Januar, menguncangkan kakinya dikursi halte. Ia tak jemu-jemu memandang hilir mudik orang yang terlihat sangat sibuk. Tiba-tiba saja Januar teringat dengan kepergian Ibunya tiga bulan yang lalu, dimana hari itu adalah hari bersejarah dalam hidup Januar. Saat ibunya memeluk Januar dengan air mata yang mengalir begitu derasnya, saat ibunya menggenggam erat tangan Januar karena menahan sakit yang tiada tara. Dan saat itulah Januar menyaksikan sendiri kepergian orang yang sangat ia kasihi. Malam itu Januar tahu bahwa itu akan menimpa ibunya, menimpa dirinya. Ribuan pecut menghantam tekad Januar untuk memperbaiki keadaan hidupnya, saat sang ibu sakit keras namun apa daya? Tak seorang pun mampu menanggung biaya rumah sakit, tak seorang pun mau ikut merasakan kepedihannya. Januar yang malang hanya bisa meratapi kepergian ibunya, dan menaburkan bunga di atas makam pahlawan bagi dirinya.

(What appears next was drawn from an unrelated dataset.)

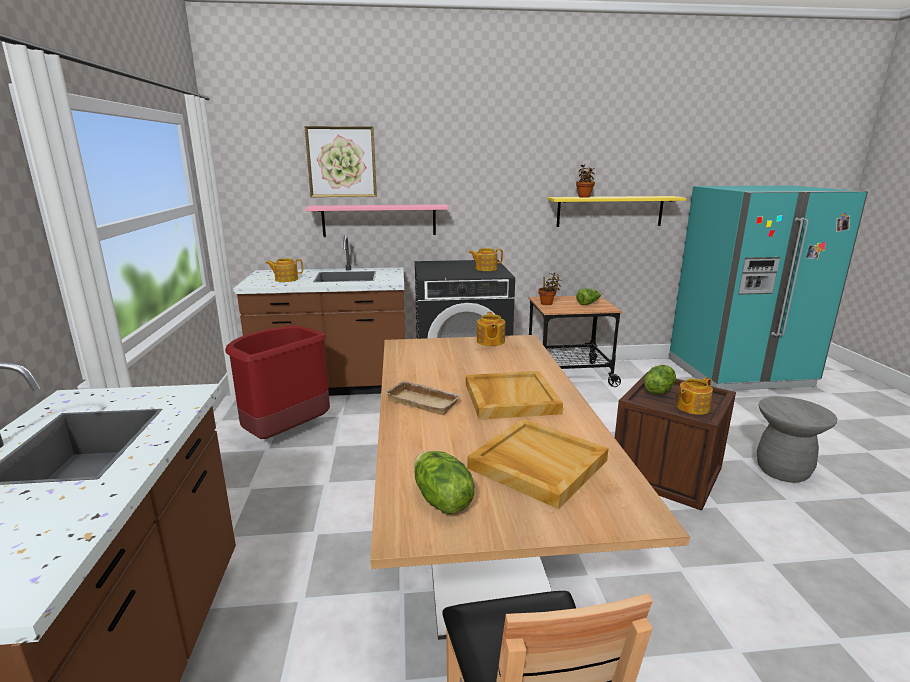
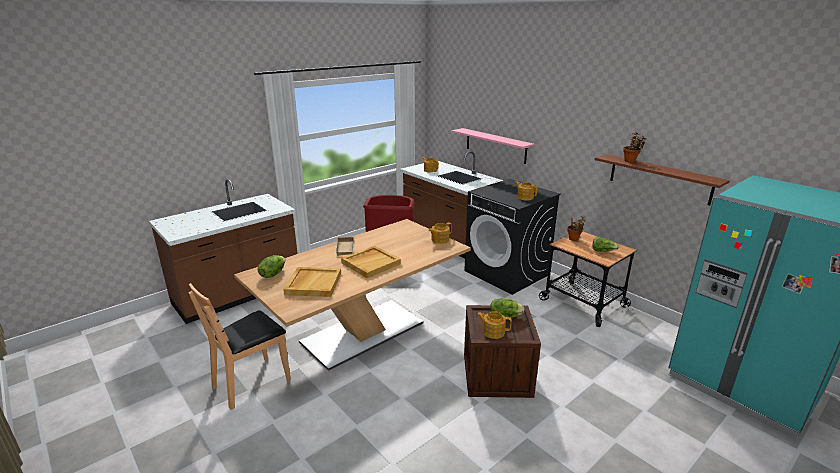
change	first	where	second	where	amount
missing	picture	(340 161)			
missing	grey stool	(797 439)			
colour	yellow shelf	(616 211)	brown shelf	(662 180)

“War,  kau sudah lama?” Sahid datang memarkirkan sepeda motornya di depan Januar.
“Ah, tidak apa-apa.” Jawab Januar dengan wajah berseri-seri.
“Sini, saya bawa tasmu. Biar ditaruh di motorku.” Sahid membantu Januar membawa koper dan tasnya, menyusunnya dengan rapi agar tidak jatuh.
“Sudah, biar saya pegang saja Hid tasku.” Merekapun melaju ke rumah Sahid. Rumah yang cukup untuk mereka tinggal, Sahid tinggal bersama keluarganya. Ayah, Ibu dan satu adiknya, Siti. Keluarga Sahid sangat ramah dan bersahabat, mereka dari suku Betawi, dan sangat menghargai para tamu yang datang mengunjungi rumah sederhananya itu.
“Hid, ini saya tidak apa-apa tinggal di rumahmu?” tanya Januar.